DATASET RECORDS:
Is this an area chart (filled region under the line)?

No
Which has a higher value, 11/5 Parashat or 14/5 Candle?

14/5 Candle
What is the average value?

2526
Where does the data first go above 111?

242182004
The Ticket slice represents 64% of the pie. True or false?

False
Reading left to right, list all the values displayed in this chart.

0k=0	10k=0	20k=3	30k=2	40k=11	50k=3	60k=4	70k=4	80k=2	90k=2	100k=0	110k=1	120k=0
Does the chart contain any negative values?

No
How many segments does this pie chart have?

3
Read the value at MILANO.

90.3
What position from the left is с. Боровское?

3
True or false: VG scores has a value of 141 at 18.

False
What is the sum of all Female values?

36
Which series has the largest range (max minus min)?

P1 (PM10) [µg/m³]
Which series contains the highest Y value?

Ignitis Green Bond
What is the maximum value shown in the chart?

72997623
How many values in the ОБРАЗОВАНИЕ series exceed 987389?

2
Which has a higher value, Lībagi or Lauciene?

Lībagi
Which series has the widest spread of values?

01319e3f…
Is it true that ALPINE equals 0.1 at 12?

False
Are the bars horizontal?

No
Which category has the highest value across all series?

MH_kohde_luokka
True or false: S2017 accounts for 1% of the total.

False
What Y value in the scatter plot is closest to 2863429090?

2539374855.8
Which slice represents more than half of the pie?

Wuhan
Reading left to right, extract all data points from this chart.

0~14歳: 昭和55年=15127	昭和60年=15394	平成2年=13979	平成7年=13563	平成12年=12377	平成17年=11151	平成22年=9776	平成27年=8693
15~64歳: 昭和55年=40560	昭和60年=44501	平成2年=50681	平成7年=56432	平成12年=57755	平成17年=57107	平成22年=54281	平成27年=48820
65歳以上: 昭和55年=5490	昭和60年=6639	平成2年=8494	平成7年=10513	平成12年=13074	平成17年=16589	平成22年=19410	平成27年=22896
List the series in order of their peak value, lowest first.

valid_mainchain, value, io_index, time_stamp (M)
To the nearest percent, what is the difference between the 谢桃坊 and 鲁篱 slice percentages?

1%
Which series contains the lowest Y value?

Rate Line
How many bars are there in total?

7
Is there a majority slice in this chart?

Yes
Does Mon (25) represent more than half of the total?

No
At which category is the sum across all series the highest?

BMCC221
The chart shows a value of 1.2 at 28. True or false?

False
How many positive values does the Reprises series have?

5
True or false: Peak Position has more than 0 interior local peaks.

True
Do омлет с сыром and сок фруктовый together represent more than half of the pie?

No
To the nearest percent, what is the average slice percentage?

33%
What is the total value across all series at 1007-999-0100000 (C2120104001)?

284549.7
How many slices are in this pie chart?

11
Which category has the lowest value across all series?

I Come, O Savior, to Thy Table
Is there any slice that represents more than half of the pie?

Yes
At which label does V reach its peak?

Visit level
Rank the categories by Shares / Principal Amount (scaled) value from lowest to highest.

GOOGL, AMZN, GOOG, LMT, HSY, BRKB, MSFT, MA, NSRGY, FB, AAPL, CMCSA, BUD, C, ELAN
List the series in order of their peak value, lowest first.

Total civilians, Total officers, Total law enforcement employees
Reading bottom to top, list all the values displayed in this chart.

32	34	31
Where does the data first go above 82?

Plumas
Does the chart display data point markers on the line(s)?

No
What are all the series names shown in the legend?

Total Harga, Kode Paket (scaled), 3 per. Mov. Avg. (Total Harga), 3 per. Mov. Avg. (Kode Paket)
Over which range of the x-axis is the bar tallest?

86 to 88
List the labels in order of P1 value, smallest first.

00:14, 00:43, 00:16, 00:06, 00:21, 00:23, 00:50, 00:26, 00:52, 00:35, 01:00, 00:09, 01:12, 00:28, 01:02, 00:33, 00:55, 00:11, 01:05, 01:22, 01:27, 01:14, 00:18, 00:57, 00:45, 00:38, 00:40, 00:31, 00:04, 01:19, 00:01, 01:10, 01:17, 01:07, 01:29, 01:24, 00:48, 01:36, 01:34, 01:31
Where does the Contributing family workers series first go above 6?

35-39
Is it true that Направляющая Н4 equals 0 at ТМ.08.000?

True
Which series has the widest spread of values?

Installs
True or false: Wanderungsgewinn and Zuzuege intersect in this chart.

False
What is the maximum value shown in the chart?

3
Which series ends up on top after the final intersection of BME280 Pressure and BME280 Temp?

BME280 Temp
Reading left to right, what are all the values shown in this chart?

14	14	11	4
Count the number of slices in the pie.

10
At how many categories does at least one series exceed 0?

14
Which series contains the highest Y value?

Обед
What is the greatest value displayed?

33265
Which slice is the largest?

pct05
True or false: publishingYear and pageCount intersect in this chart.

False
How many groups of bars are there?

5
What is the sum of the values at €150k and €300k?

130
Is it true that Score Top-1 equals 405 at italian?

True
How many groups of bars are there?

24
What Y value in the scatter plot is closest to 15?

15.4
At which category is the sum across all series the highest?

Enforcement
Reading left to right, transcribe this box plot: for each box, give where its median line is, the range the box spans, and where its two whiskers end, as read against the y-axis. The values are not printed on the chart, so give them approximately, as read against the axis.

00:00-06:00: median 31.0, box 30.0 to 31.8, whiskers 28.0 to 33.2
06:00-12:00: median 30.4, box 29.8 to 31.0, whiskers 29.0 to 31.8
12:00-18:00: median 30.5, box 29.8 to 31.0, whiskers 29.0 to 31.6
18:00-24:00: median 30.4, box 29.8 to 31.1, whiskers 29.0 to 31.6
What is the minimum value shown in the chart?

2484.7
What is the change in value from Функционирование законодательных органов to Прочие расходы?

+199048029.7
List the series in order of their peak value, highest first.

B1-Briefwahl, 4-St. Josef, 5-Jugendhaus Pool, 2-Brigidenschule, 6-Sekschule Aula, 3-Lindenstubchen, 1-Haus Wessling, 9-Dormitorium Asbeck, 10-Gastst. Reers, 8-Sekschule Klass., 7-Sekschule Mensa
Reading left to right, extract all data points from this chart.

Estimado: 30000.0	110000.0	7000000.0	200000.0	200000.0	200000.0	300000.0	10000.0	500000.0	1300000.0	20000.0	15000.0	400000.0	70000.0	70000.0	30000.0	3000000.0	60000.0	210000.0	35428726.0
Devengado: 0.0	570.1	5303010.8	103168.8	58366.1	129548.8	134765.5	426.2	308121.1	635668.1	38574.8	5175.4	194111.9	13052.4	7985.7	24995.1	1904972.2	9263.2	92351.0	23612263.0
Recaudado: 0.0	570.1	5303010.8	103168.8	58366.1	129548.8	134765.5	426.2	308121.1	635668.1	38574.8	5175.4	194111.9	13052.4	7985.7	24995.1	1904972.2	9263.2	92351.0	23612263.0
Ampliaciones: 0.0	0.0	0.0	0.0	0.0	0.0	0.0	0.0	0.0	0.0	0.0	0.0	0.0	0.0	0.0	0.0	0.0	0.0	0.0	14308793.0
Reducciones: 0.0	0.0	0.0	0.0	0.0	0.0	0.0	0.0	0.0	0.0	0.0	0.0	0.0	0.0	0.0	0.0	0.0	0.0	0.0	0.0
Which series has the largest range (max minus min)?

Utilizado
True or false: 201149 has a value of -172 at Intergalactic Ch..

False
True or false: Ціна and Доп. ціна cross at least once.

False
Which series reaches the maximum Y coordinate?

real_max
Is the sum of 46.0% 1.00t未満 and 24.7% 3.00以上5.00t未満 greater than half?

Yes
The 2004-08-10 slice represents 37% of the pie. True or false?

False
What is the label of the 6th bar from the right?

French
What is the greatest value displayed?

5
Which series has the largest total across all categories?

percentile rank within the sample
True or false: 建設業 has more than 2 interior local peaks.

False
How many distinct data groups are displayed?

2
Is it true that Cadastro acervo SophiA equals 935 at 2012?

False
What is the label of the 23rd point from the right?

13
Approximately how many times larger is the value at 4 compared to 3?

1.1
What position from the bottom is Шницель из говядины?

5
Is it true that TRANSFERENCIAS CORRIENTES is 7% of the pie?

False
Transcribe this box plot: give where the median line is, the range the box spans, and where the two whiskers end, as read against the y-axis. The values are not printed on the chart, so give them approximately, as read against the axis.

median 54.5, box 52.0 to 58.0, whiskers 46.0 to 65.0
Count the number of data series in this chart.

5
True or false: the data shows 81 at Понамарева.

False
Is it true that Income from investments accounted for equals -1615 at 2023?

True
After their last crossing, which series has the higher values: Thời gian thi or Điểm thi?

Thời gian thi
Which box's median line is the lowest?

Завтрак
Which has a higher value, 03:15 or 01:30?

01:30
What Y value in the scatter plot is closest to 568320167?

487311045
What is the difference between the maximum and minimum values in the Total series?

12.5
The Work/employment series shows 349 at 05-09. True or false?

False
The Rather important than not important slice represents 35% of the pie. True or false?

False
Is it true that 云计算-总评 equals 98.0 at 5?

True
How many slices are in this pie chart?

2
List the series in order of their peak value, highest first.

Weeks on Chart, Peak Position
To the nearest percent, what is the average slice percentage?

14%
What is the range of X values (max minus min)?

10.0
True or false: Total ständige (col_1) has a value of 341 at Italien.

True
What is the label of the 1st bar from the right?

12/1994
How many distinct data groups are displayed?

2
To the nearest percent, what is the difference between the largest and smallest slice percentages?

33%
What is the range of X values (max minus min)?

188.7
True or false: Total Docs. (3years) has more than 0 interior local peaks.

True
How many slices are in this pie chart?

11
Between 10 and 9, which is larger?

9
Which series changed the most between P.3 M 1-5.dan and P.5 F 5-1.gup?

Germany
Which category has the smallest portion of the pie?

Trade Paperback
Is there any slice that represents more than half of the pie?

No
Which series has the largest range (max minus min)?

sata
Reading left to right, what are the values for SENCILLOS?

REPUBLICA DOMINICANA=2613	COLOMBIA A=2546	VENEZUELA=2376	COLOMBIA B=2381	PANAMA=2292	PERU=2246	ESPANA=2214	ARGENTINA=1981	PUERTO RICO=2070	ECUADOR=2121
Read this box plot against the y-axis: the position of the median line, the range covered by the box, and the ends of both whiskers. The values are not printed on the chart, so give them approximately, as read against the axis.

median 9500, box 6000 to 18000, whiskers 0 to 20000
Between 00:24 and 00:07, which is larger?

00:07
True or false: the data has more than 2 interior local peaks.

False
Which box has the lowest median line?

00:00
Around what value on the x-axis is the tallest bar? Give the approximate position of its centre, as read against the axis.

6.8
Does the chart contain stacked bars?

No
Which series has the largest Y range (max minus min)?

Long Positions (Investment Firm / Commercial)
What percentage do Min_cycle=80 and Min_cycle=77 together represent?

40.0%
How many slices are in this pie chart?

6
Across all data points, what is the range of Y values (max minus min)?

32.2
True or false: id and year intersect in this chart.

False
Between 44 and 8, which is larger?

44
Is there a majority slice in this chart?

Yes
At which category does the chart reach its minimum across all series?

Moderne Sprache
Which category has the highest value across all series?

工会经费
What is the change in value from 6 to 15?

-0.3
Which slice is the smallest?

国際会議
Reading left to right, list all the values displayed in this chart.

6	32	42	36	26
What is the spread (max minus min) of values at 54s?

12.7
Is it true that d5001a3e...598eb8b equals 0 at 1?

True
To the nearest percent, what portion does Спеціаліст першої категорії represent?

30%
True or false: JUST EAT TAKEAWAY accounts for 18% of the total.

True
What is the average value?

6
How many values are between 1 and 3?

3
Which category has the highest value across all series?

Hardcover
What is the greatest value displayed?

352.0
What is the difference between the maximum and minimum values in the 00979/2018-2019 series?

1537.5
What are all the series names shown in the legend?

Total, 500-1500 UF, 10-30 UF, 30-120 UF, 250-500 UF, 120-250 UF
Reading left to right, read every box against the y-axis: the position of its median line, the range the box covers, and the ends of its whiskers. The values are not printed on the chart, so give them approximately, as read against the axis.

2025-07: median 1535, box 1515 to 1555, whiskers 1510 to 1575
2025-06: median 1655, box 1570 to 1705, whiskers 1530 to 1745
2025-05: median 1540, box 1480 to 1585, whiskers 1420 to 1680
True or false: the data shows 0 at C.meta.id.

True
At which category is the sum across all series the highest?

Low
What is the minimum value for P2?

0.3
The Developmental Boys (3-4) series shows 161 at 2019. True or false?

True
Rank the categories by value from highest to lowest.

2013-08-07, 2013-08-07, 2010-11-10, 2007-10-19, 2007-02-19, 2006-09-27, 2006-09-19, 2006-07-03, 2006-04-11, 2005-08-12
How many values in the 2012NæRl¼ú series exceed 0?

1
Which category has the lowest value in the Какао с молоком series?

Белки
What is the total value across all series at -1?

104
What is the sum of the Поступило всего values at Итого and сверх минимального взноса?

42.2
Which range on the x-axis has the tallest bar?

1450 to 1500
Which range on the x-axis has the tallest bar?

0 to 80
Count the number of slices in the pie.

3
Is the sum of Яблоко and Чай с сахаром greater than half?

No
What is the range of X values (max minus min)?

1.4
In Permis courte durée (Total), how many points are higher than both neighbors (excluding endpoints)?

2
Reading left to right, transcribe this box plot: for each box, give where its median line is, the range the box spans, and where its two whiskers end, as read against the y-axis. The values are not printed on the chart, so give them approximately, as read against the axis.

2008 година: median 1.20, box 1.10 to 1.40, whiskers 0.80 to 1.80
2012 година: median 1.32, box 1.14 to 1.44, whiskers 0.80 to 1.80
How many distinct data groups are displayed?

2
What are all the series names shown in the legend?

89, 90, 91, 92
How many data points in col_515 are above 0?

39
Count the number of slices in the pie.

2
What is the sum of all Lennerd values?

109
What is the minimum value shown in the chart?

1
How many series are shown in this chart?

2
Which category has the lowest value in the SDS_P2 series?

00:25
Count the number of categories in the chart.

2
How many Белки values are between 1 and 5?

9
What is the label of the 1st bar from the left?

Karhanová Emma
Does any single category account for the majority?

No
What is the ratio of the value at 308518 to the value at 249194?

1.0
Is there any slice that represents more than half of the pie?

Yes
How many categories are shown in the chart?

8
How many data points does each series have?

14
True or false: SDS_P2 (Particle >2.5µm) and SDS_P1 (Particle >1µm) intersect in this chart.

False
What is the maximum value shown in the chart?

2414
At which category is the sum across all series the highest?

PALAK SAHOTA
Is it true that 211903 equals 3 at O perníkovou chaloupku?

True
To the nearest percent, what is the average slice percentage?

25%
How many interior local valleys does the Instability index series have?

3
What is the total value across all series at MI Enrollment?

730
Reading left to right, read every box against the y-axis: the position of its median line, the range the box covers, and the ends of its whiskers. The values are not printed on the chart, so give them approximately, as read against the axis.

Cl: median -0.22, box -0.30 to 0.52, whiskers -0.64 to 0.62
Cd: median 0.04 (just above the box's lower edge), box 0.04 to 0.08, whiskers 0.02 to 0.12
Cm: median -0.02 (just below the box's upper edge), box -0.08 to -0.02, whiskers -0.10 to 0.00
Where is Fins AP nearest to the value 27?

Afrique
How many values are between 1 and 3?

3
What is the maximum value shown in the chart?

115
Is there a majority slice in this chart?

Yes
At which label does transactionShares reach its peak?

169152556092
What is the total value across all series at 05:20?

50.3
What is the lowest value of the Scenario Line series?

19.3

TASK PROMPT:
Pull out every line in the listing above that contains the string "Temp". Case matters.

EXPECTED ANSWER:
Which series ends up on top after the final intersection of BME280 Pressure and BME280 Temp?
BME280 Temp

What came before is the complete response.